Take for example my friend Brian. Brian is a talented musician. In high school, he played the trumpet in the all-city honor band and orchestra, and he received a few full-ride music scholarships to local colleges. He taught himself to sing and play guitar and started his own band. Maybe it was advice, or maybe it was the culture, but instead of capitalizing on the free tuition and following his passion, he eschewed a free music degree in lieu of paying his own way to a Bachelor’s Degree in Architectural Design. He’s spent the last 25 years working as a Building Contractor. He enjoys building things, so there is some satisfaction in his work, but his real love is still music. Brian’s concern is that he’s burnt out on the customer-service part of his job, and it’s no longer gratifying. Now he’s stuck because although he wants to do something else, possibly involving music or marketing (another talent he’s discovered), he is at an impasse: does he go back to school, or does he stay the course until retirement? It’s not an easy decision.

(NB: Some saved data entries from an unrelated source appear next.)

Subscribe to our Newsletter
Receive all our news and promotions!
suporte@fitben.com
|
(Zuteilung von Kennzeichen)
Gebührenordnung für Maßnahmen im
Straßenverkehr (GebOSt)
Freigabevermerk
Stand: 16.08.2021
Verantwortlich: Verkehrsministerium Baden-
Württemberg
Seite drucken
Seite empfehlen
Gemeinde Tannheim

There’s a lot to be said about finding a gratifying career. Research shows that those who are satisfied in their careers live longer, healthier lives, even if the job is stressful or demanding. Changing careers, even later in life, can slow the aging process if the second career is a better spiritual fit. Finding what fits is essential to mental and emotional health in the long-term. Transition is inevitable, but it might be easier if it is better understood.

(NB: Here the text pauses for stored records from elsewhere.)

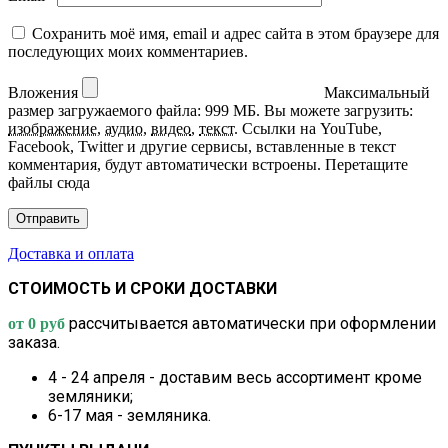
Сохранить моё имя, email и адрес сайта в этом браузере для
последующих моих комментариев.
Вложения
Максимальный
размер загружаемого файла: 999 МБ.
Вы можете загрузить:
изображение
,
аудио
,
видео
,
текст
.
Ссылки на YouTube,
Facebook, Twitter и другие сервисы, вставленные в текст
комментария, будут автоматически встроены.
Перетащите
файлы сюда
Доставка и оплата
СТОИМОСТЬ И СРОКИ ДОСТАВКИ
рассчитывается автоматически при оформлении
от 0 руб
заказа.
4 - 24 апреля - доставим весь ассортимент кроме
земляники;
6-17 мая - земляника.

Steven Pressfield, author of The War of Art, says it boils down to Resistance. We know something [such as changing careers] may be difficult to do, and that’s Resistance pushing us back and keeping us from doing what we want. When the pain of not doing it becomes greater than the pain of doing it, that’s when we push past Resistance and make a change. He also says, “Put your ass where your heart wants to be.” Want to be a singer? Then sing. Don’t wait for a record contract. Do what brings you joy. My friend Steve Hostetler did it: he chucked his boring-but-stable insurance job to do what he loves—he became a photographer.

The key to avoiding the mid-life career change may be a shift in the overall paradigm about work. Instead of diploma-degree-job, it should be job-diploma-degree (if needed). Early training, with happiness rather than salary as the goal, might prevent a mid-life crisis.